Valérie-Marie Chadelaud – l’infirmière-serveuse
Mon personnage vient d’Edgar, fils aîné de Gloucester. Injustement chassé par son frère Edmond, il est l’image de l’éternelle victime. Le rôle devient féminin mais l’idée demeure. Je me fais violer par tous les hommes !
Catherine Mestoussis – chanteuse et entraîneuse du groupe
Mon rôle est inspiré par celui de Cordélia. Le personnage n’a plus l fraîcheur de cette dernière, mais conserve sa naïveté
et sa recherche de l’amour.
Michel Berckmans – compositeur et interprète des musiques
J’ai composé la musique au fil du temps, en essayant, sur les conseils de Johan, de ne pas faire la même chose que le
texte, d’ajouter une voix propre, à part. J’ai opté pour des airs de cabaret, des musiques orchestrales, des chants.
AU DEBUT ÉTAIT LEAR, GENESE D’UN DELIRE
Marianne Hansé. En septembre, on a réécrit la pièce de Shakespeare en langage moderne. Et en octobre, on a essayé de
jouer ça. Puis on s’est dit : « Boulechite, on s’emmerde ici ! C’est là qu’on a pété les plombs, qu’on a mis notre tête à
couper en-dessous de la main de Johan. On a gardé le noyau original de la pièce – le drame cruel de l’égoïsme, du pouvoir et de l’amour – et on lui a refait une jeunesse.
Jean Debefve.
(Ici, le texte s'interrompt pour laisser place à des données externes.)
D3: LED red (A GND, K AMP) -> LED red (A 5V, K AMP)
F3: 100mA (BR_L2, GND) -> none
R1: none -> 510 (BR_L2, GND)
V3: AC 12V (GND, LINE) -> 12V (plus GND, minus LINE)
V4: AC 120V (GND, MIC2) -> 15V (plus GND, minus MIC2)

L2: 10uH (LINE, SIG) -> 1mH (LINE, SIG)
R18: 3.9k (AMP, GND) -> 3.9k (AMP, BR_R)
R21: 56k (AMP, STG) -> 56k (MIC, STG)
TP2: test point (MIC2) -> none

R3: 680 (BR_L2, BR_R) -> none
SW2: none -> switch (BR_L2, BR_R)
Le Lear de Shakespeare est perdu dans la lande. En Belgique, c’est pas dans la lande qu’on se perd, mais
dans les cafés…
Didier de Neck. Il a fallu un long travail pour arriver à sortir Lear de son passé. Il arrive dans notre présent avec le
même problème qu’il y a quatre cents ans – un problème de solitude, d’amour, d’injustice. Et il percute de plein fouet
notre réalité. La question qu’on s’est posé avec Johan c’est « Que veut dire Lear aujourd’hui ? » Au début, nous sommes
partis en tous sens. Mais dès qu’on a trouvé la métaphore du café comme métaphore du monde, tous s’est mis en place.
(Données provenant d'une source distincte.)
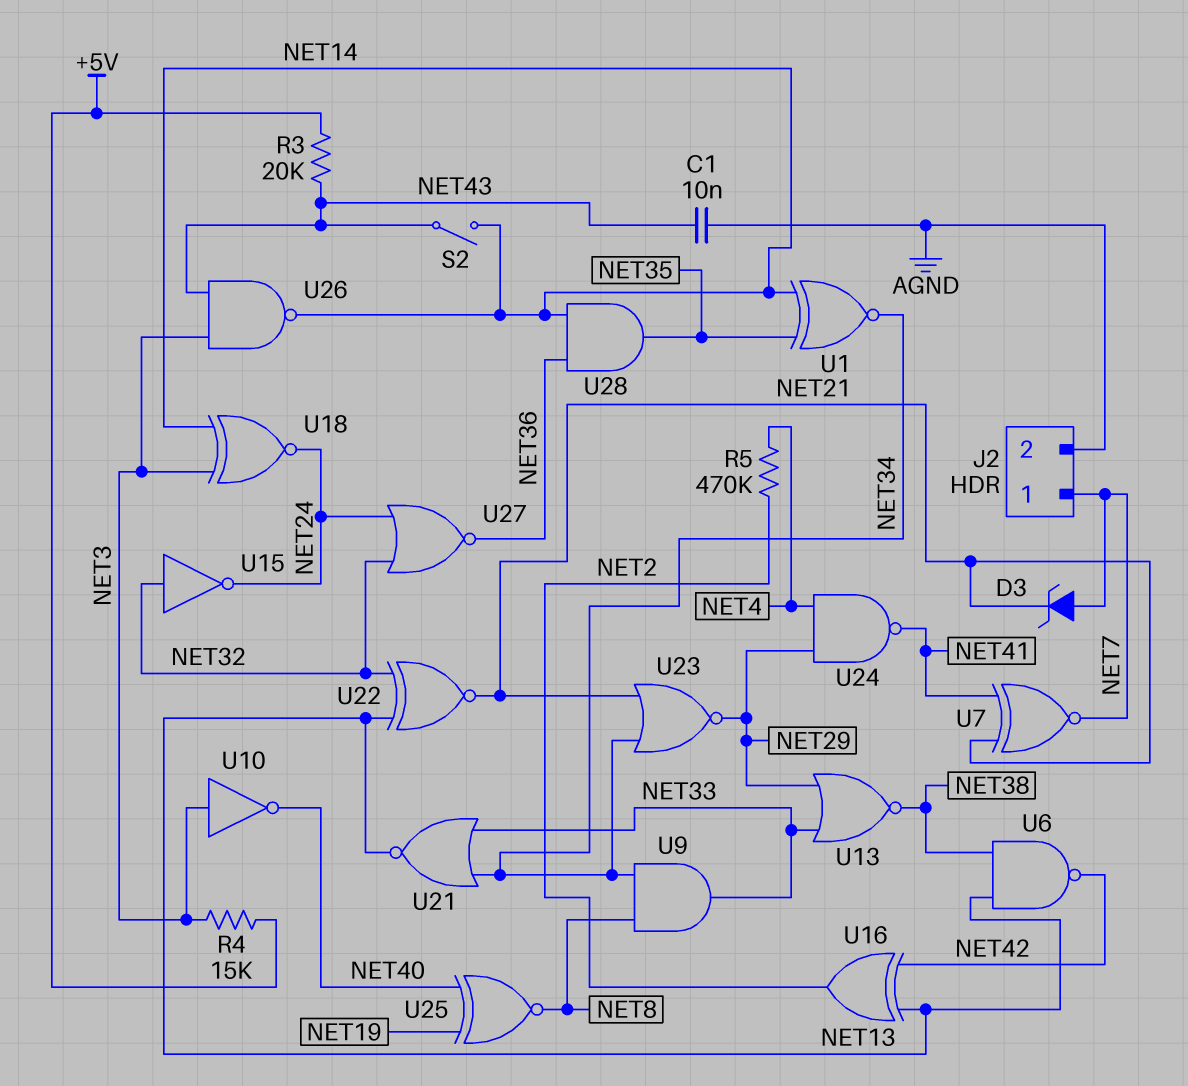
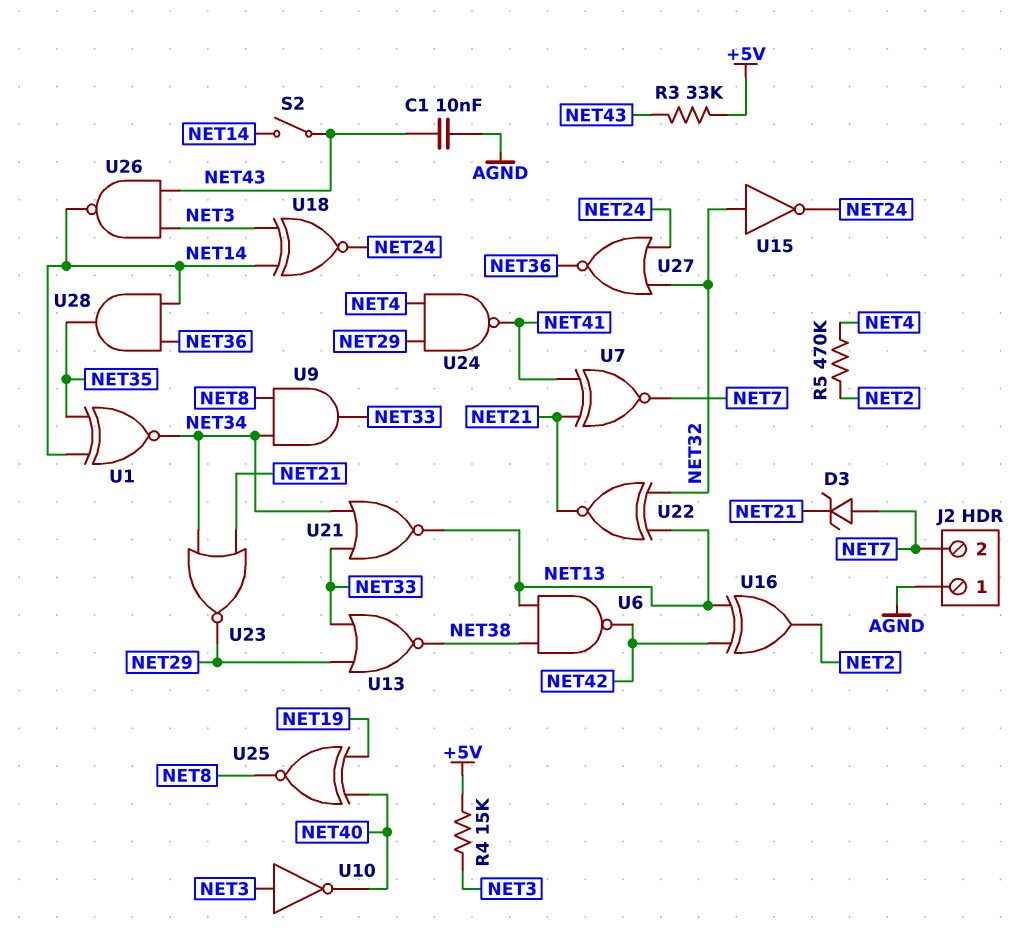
J2 pin 1: NET7 -> AGND
J2 pin 2: AGND -> NET7
R3: 20k (+5V, NET43) -> 33k (+5V, NET43)

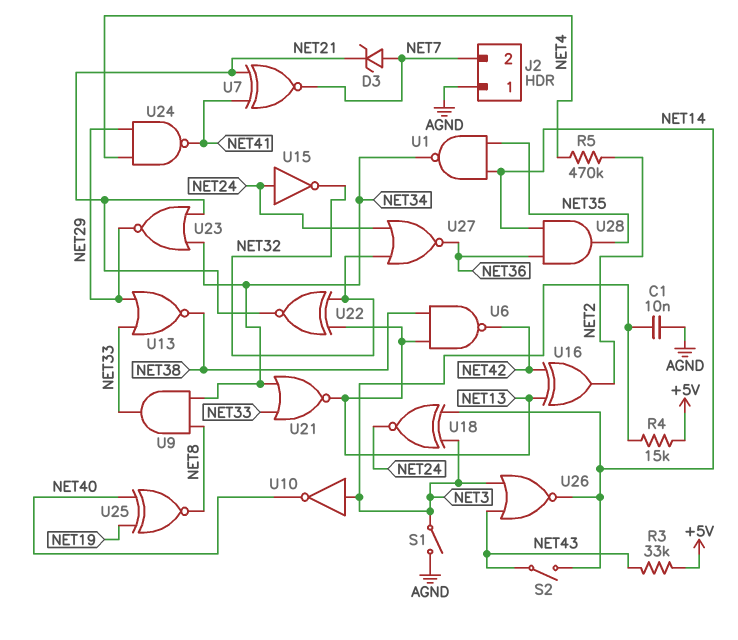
C1: 10nF (AGND, NET43) -> 10nF (AGND, NET3)
S1: none -> switch (AGND, NET3)
U1: XNOR (in NET14, in NET35, out NET34) -> NAND (in NET14, in NET35, out NET34)
U15: NOT (in NET32, out NET24) -> NOT (in NET24, out NET32)
U26: NAND (in NET3, in NET43, out NET14) -> NOR (in NET3, in NET43, out NET14)

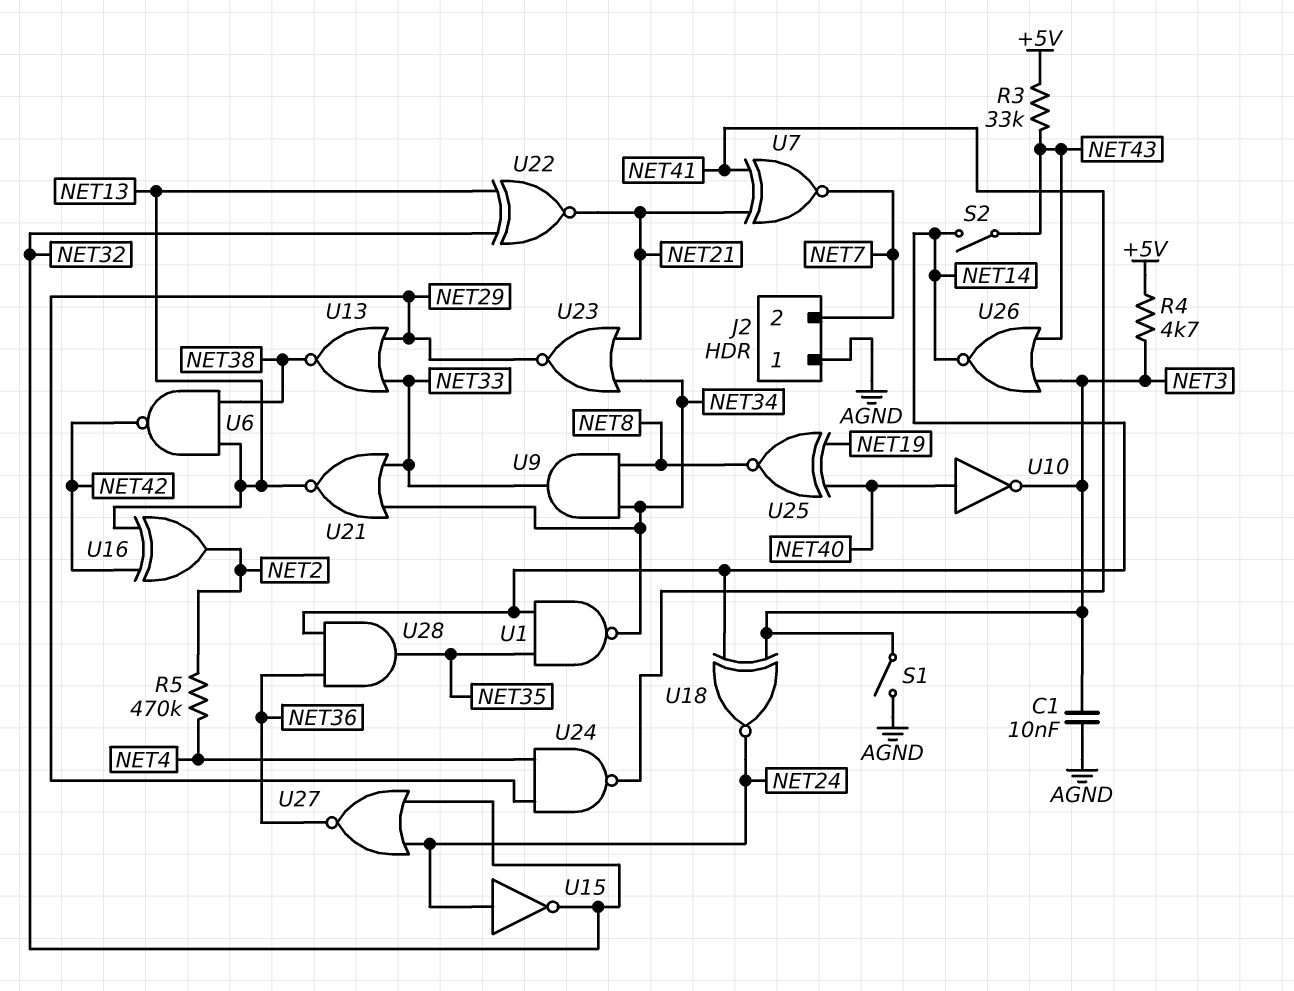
D3: zener (A NET7, K NET21) -> none
R4: 15k (+5V, NET3) -> 4.7k (+5V, NET3)
U10: NOT (in NET3, out NET40) -> NOT (in NET40, out NET3)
Johan Dehollander – metteur en scène. Lear est en haut de la pyramide. Il a sa propre notion de la justice. Il est dans
son monde. In ne connaît pas le bas. Le café, c’est le bas. Et il va le découvrir. Les personnages de « King Lear kon
hier » trouvent leur origine dans la pièce de Shakespeare. Mais ils sont entrés en collision avec les mondes de Bunuel,
Hartley, Deutsch, Carver…
ENTRE BRUXELLES ET GAND, RENCONTRE DES MONDES
Didier de Neck. Johan nous a beaucoup montré son monde. Et il est venu vers les nôtres. Mais cette rencontre dépasse
le clivage francophones Flamands. Chacun est en fait allé vers l’autre. Le travail fut avant tout une histoire de gens qui
se rencontrent. Cependant, il y a en Flandre un autre rapport au concret – beaucoup plus intégré à l’art. C’est une chose
qu’on a aussi découverte dans le jeu, en travaillant avec Johan.
Justice, fric, politique, pouvoir, désir d’amour… Les quêtes humaines vont se noyer dans les eaux troubles du quotidien
au fil de « King Lear Kom hier ». La couronne du roi fond. Elle est de glace, comme nos rêves de gloire et de domination. Un vent surréaliste se lève sur la Flandre… Une aventure shakespearienne post-moderne prend corps au Nieuwportteater.